◆ WHAT YOU ARE ASKED TO DO: Each line of the listing that holds "input" counts once; report how many there are, and nothing more.

◆ SOURCE RECORDS:
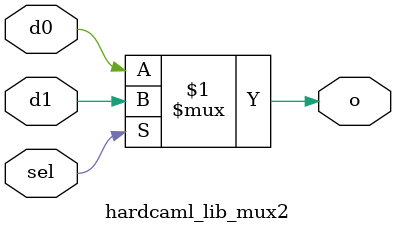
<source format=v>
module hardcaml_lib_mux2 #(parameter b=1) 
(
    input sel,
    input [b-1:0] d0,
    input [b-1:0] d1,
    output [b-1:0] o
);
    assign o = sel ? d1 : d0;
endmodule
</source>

* * *

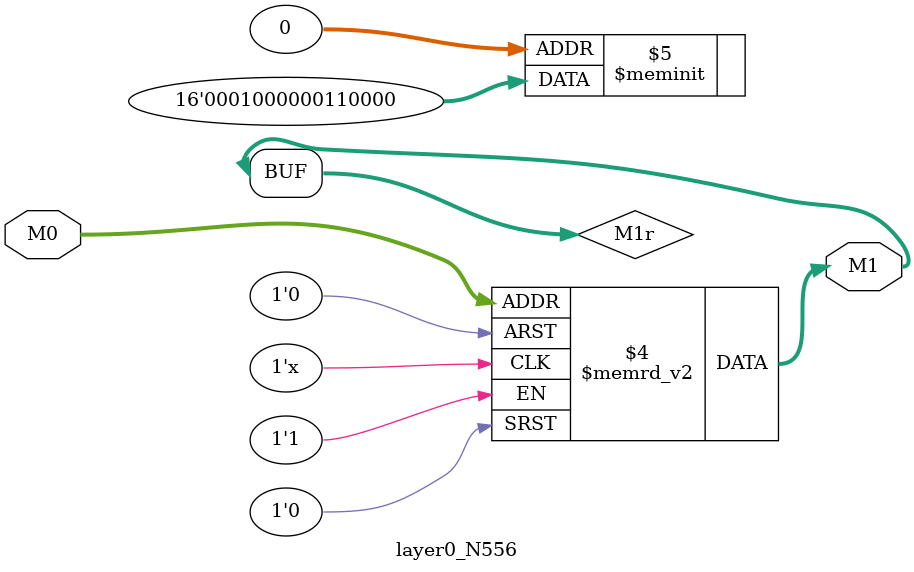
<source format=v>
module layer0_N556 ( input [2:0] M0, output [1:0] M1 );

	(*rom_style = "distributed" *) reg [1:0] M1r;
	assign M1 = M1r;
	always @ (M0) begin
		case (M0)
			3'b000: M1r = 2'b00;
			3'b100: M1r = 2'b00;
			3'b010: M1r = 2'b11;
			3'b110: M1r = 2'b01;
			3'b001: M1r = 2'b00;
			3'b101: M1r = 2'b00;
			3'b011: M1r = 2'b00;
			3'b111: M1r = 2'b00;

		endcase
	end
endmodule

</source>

◆ RESPONSE TO THIS EXERCISE: 4